[[ Input records, beginning ]]
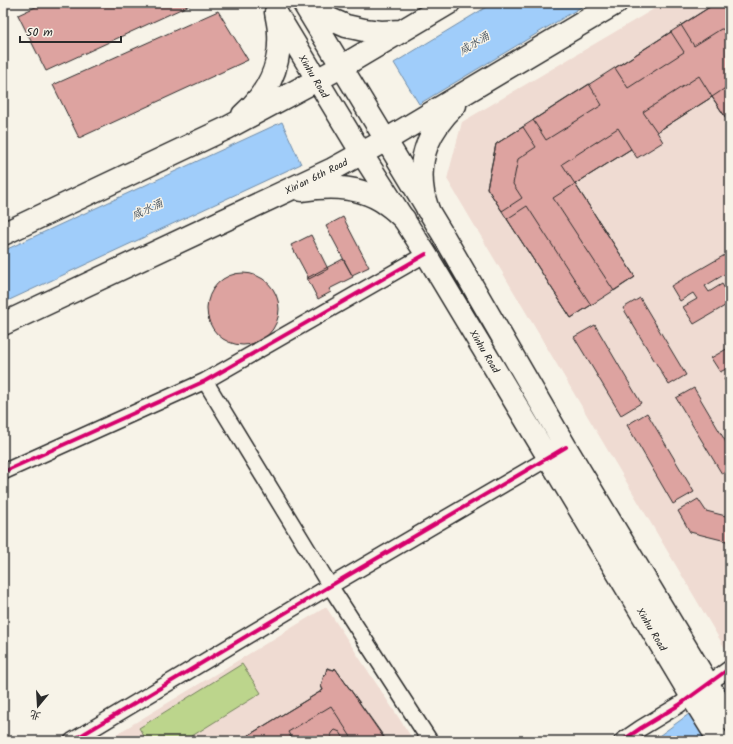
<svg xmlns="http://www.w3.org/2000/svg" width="733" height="744" viewBox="0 0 733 744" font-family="Kalam,'LXGW WenKai TC',sans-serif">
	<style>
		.built { fill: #efdbd2 }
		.green { fill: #bcd58c; stroke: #74805c }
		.water { fill: #a0cdfa; stroke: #718ca7 }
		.building { fill: #dda3a0; stroke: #2b2b2b }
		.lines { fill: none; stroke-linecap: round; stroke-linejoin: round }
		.minor-casing { stroke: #2b2b2b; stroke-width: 18 }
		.secondary-casing { stroke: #2b2b2b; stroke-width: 24 }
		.primary-casing { stroke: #2b2b2b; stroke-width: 25 }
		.minor { stroke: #f7f3e8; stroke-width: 15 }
		.secondary { stroke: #f7f3e8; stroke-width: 21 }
		.primary { stroke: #f7f3e8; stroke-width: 22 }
		.cycleway-casing { stroke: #f7f3e8; stroke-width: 6 }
		.cycleway { stroke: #d6006c; stroke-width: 4 }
		.labels { text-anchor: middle; stroke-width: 3; stroke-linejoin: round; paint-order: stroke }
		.street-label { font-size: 10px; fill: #2b2b2b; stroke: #f7f3e8 }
		.water-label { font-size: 11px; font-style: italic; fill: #48545f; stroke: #f7f3e8 }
	</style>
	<rect width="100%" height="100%" fill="#f7f3e8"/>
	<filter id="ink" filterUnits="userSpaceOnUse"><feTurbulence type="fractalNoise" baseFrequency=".025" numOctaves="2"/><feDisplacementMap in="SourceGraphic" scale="8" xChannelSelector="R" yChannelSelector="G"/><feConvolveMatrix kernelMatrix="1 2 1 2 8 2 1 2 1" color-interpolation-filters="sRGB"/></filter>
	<g filter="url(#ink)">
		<!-- built -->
		<path class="built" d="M 664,3 L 730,3 L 730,654 L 729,655 L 447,179 L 462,122 Z
			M 326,607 L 414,741 L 105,741 Z"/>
		<!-- green -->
		<path class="green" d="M 242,664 L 261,693 L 184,741 L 147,741 L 139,728 Z"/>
		<!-- water -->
		<path class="water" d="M 493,3 L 588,3 L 419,104 L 394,63 Z
			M 282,122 L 301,164 L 3,303 L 3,251 Z
			M 730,684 L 730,741 L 652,741 Z"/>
		<!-- building -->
		<path class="building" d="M 44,3 L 194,3 L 46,71 L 18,15 Z
			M 716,3 L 730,6 L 730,124 L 712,97 L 657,132 L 663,142 L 637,158 L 631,149 L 575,184 L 635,277 L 571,318 L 487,188 L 496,144 Z
			M 716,3 L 730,6 L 730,30 L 721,29 L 694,46 L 681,25 Z
			M 218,11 L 248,60 L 79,138 L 53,85 Z
			M 671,32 L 684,52 L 628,88 L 615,68 Z
			M 699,76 L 712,97 L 657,132 L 643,112 Z
			M 589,84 L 602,105 L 546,140 L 533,120 Z
			M 730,85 L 730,124 L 712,97 Z
			M 523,127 L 536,147 L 518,159 L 513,184 L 522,198 L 502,211 L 487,188 L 496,144 Z
			M 618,128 L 631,149 L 575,184 L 562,164 Z
			M 575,184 L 635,277 L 614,291 L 553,198 Z
			M 527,206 L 591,305 L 571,318 L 507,219 Z
			M 343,217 L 369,267 L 352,275 L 326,226 Z
			M 311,235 L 328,269 L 309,279 L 291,245 Z
			M 730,252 L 730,271 L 705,286 L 709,292 L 722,284 L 730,297 L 730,303 L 694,324 L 683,307 L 697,299 L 693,293 L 680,301 L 671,286 Z
			M 343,259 L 353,277 L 329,289 L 331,292 L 318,299 L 307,278 Z
			M207 309a36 36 0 1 1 72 0a36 36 0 1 1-72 0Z
			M 640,298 L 686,375 L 669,385 L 623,308 Z
			M 595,325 L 641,403 L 621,415 L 574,337 Z
			M 730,347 L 730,367 L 720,372 L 711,358 Z
			M 730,375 L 730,389 L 724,379 Z
			M 694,388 L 730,449 L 730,469 L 722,474 L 676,398 Z
			M 647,413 L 694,492 L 673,504 L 627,425 Z
			M 698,499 L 706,511 L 730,517 L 730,542 L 690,532 L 678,511 Z
			M 327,668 L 334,670 L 335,668 L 386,741 L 334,741 L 331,737 L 331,735 L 333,732 L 335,730 L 340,732 L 345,740 L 351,737 L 331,706 L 288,732 L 293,741 L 239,741 L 323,690 L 321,686 L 324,675 L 327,674 L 326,672 Z
			M 327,668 L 334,670 L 335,668 L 387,741 L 239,741 L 323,690 L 321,686 L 324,675 L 327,674 L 326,672 Z"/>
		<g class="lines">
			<!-- minor casing -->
			<g class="minor-casing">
				<path id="minor" d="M 205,381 L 330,586 L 430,741
					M 3,472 L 205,381 L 426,254
					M 72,741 L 330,586 L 557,453
					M 622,741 L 641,728 L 679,705 L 730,668"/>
			</g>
			<!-- secondary casing -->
			<g class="secondary-casing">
				<path id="secondary" d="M 303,3 L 442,233 L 566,447 L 730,720
					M 276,12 L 362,154 L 426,254 L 691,696 L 719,741"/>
			</g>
			<!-- primary casing -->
			<g class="primary-casing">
				<path id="primary" d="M 306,3 L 330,19 L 346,26 L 364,30 L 381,32 L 401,31
					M 243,115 C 268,93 281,67 279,33 C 279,26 277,19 276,12
					M 302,190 C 332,185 363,186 388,205 C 394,209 399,214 404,219
					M 428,210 C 426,204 424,198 423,192 C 417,156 430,129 455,105
					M 3,234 L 227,128 L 341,67 L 449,3
					M 3,324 L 333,169 L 386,140 L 616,3"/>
			</g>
			<!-- minor -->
			<use href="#minor" class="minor"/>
			<!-- secondary -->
			<use href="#secondary" class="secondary"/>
			<!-- primary -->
			<use href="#primary" class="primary"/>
			<!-- cycleway casing -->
			<g class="cycleway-casing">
				<path id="cycleway" d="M 3,472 L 205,381 L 426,254
					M 72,741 L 330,586 L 566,447
					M 622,741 L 641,728 L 679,705 L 730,668"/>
			</g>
			<!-- cycleway -->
			<use href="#cycleway" class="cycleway"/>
		</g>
	</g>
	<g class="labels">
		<!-- street labels -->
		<g class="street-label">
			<text transform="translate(314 76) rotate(59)" y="4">Xinhu Road</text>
			<text transform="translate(316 176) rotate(-26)" y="4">Xin'an 6th Road</text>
			<text transform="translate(485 351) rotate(59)" y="4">Xinhu Road</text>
			<text transform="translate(652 629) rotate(59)" y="4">Xinhu Road</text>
		</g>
		<!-- water labels -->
		<g class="water-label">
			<text transform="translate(474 43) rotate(-31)" y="4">咸水涌</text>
			<text transform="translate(147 209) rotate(-25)" y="4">咸水涌</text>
		</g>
	</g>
	<!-- margin -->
	<rect width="733" height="744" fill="none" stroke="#f7f3e8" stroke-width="16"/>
	<rect x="8" y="8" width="717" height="728" fill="none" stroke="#2b2b2b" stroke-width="1.5" filter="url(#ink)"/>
	<!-- north arrow -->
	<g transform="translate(38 706) rotate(198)" stroke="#f7f3e8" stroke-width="3" paint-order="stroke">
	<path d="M0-3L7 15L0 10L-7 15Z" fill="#2b2b2b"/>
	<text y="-6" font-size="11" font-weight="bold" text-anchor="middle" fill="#2b2b2b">北</text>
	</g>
	<!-- scale -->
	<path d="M20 36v6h101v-6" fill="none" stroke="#2b2b2b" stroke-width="2"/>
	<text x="26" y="36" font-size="12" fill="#2b2b2b" stroke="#f7f3e8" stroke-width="3" paint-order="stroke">50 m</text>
</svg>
[[ Input records, end ]]
_Requirement:_ With no pictures included, write out the entries exactly.

_Task output:_
<svg xmlns="http://www.w3.org/2000/svg" width="733" height="744" viewBox="0 0 733 744" font-family="Kalam,'LXGW WenKai TC',sans-serif">
	<style>
		.built { fill: #efdbd2 }
		.green { fill: #bcd58c; stroke: #74805c }
		.water { fill: #a0cdfa; stroke: #718ca7 }
		.building { fill: #dda3a0; stroke: #2b2b2b }
		.lines { fill: none; stroke-linecap: round; stroke-linejoin: round }
		.minor-casing { stroke: #2b2b2b; stroke-width: 18 }
		.secondary-casing { stroke: #2b2b2b; stroke-width: 24 }
		.primary-casing { stroke: #2b2b2b; stroke-width: 25 }
		.minor { stroke: #f7f3e8; stroke-width: 15 }
		.secondary { stroke: #f7f3e8; stroke-width: 21 }
		.primary { stroke: #f7f3e8; stroke-width: 22 }
		.cycleway-casing { stroke: #f7f3e8; stroke-width: 6 }
		.cycleway { stroke: #d6006c; stroke-width: 4 }
		.labels { text-anchor: middle; stroke-width: 3; stroke-linejoin: round; paint-order: stroke }
		.street-label { font-size: 10px; fill: #2b2b2b; stroke: #f7f3e8 }
		.water-label { font-size: 11px; font-style: italic; fill: #48545f; stroke: #f7f3e8 }
	</style>
	<rect width="100%" height="100%" fill="#f7f3e8"/>
	<filter id="ink" filterUnits="userSpaceOnUse"><feTurbulence type="fractalNoise" baseFrequency=".025" numOctaves="2"/><feDisplacementMap in="SourceGraphic" scale="8" xChannelSelector="R" yChannelSelector="G"/><feConvolveMatrix kernelMatrix="1 2 1 2 8 2 1 2 1" color-interpolation-filters="sRGB"/></filter>
	<g filter="url(#ink)">
		<!-- built -->
		<path class="built" d="M 664,3 L 730,3 L 730,654 L 729,655 L 447,179 L 462,122 Z
			M 326,607 L 414,741 L 105,741 Z"/>
		<!-- green -->
		<path class="green" d="M 242,664 L 261,693 L 184,741 L 147,741 L 139,728 Z"/>
		<!-- water -->
		<path class="water" d="M 493,3 L 588,3 L 419,104 L 394,63 Z
			M 282,122 L 301,164 L 3,303 L 3,251 Z
			M 730,684 L 730,741 L 652,741 Z"/>
		<!-- building -->
		<path class="building" d="M 44,3 L 194,3 L 46,71 L 18,15 Z
			M 716,3 L 730,6 L 730,124 L 712,97 L 657,132 L 663,142 L 637,158 L 631,149 L 575,184 L 635,277 L 571,318 L 487,188 L 496,144 Z
			M 716,3 L 730,6 L 730,30 L 721,29 L 694,46 L 681,25 Z
			M 218,11 L 248,60 L 79,138 L 53,85 Z
			M 671,32 L 684,52 L 628,88 L 615,68 Z
			M 699,76 L 712,97 L 657,132 L 643,112 Z
			M 589,84 L 602,105 L 546,140 L 533,120 Z
			M 730,85 L 730,124 L 712,97 Z
			M 523,127 L 536,147 L 518,159 L 513,184 L 522,198 L 502,211 L 487,188 L 496,144 Z
			M 618,128 L 631,149 L 575,184 L 562,164 Z
			M 575,184 L 635,277 L 614,291 L 553,198 Z
			M 527,206 L 591,305 L 571,318 L 507,219 Z
			M 343,217 L 369,267 L 352,275 L 326,226 Z
			M 311,235 L 328,269 L 309,279 L 291,245 Z
			M 730,252 L 730,271 L 705,286 L 709,292 L 722,284 L 730,297 L 730,303 L 694,324 L 683,307 L 697,299 L 693,293 L 680,301 L 671,286 Z
			M 343,259 L 353,277 L 329,289 L 331,292 L 318,299 L 307,278 Z
			M207 309a36 36 0 1 1 72 0a36 36 0 1 1-72 0Z
			M 640,298 L 686,375 L 669,385 L 623,308 Z
			M 595,325 L 641,403 L 621,415 L 574,337 Z
			M 730,347 L 730,367 L 720,372 L 711,358 Z
			M 730,375 L 730,389 L 724,379 Z
			M 694,388 L 730,449 L 730,469 L 722,474 L 676,398 Z
			M 647,413 L 694,492 L 673,504 L 627,425 Z
			M 698,499 L 706,511 L 730,517 L 730,542 L 690,532 L 678,511 Z
			M 327,668 L 334,670 L 335,668 L 386,741 L 334,741 L 331,737 L 331,735 L 333,732 L 335,730 L 340,732 L 345,740 L 351,737 L 331,706 L 288,732 L 293,741 L 239,741 L 323,690 L 321,686 L 324,675 L 327,674 L 326,672 Z
			M 327,668 L 334,670 L 335,668 L 387,741 L 239,741 L 323,690 L 321,686 L 324,675 L 327,674 L 326,672 Z"/>
		<g class="lines">
			<!-- minor casing -->
			<g class="minor-casing">
				<path id="minor" d="M 205,381 L 330,586 L 430,741
					M 3,472 L 205,381 L 426,254
					M 72,741 L 330,586 L 557,453
					M 622,741 L 641,728 L 679,705 L 730,668"/>
			</g>
			<!-- secondary casing -->
			<g class="secondary-casing">
				<path id="secondary" d="M 303,3 L 442,233 L 566,447 L 730,720
					M 276,12 L 362,154 L 426,254 L 691,696 L 719,741"/>
			</g>
			<!-- primary casing -->
			<g class="primary-casing">
				<path id="primary" d="M 306,3 L 330,19 L 346,26 L 364,30 L 381,32 L 401,31
					M 243,115 C 268,93 281,67 279,33 C 279,26 277,19 276,12
					M 302,190 C 332,185 363,186 388,205 C 394,209 399,214 404,219
					M 428,210 C 426,204 424,198 423,192 C 417,156 430,129 455,105
					M 3,234 L 227,128 L 341,67 L 449,3
					M 3,324 L 333,169 L 386,140 L 616,3"/>
			</g>
			<!-- minor -->
			<use href="#minor" class="minor"/>
			<!-- secondary -->
			<use href="#secondary" class="secondary"/>
			<!-- primary -->
			<use href="#primary" class="primary"/>
			<!-- cycleway casing -->
			<g class="cycleway-casing">
				<path id="cycleway" d="M 3,472 L 205,381 L 426,254
					M 72,741 L 330,586 L 566,447
					M 622,741 L 641,728 L 679,705 L 730,668"/>
			</g>
			<!-- cycleway -->
			<use href="#cycleway" class="cycleway"/>
		</g>
	</g>
	<g class="labels">
		<!-- street labels -->
		<g class="street-label">
			<text transform="translate(314 76) rotate(59)" y="4">Xinhu Road</text>
			<text transform="translate(316 176) rotate(-26)" y="4">Xin'an 6th Road</text>
			<text transform="translate(485 351) rotate(59)" y="4">Xinhu Road</text>
			<text transform="translate(652 629) rotate(59)" y="4">Xinhu Road</text>
		</g>
		<!-- water labels -->
		<g class="water-label">
			<text transform="translate(474 43) rotate(-31)" y="4">咸水涌</text>
			<text transform="translate(147 209) rotate(-25)" y="4">咸水涌</text>
		</g>
	</g>
	<!-- margin -->
	<rect width="733" height="744" fill="none" stroke="#f7f3e8" stroke-width="16"/>
	<rect x="8" y="8" width="717" height="728" fill="none" stroke="#2b2b2b" stroke-width="1.5" filter="url(#ink)"/>
	<!-- north arrow -->
	<g transform="translate(38 706) rotate(198)" stroke="#f7f3e8" stroke-width="3" paint-order="stroke">
	<path d="M0-3L7 15L0 10L-7 15Z" fill="#2b2b2b"/>
	<text y="-6" font-size="11" font-weight="bold" text-anchor="middle" fill="#2b2b2b">北</text>
	</g>
	<!-- scale -->
	<path d="M20 36v6h101v-6" fill="none" stroke="#2b2b2b" stroke-width="2"/>
	<text x="26" y="36" font-size="12" fill="#2b2b2b" stroke="#f7f3e8" stroke-width="3" paint-order="stroke">50 m</text>
</svg>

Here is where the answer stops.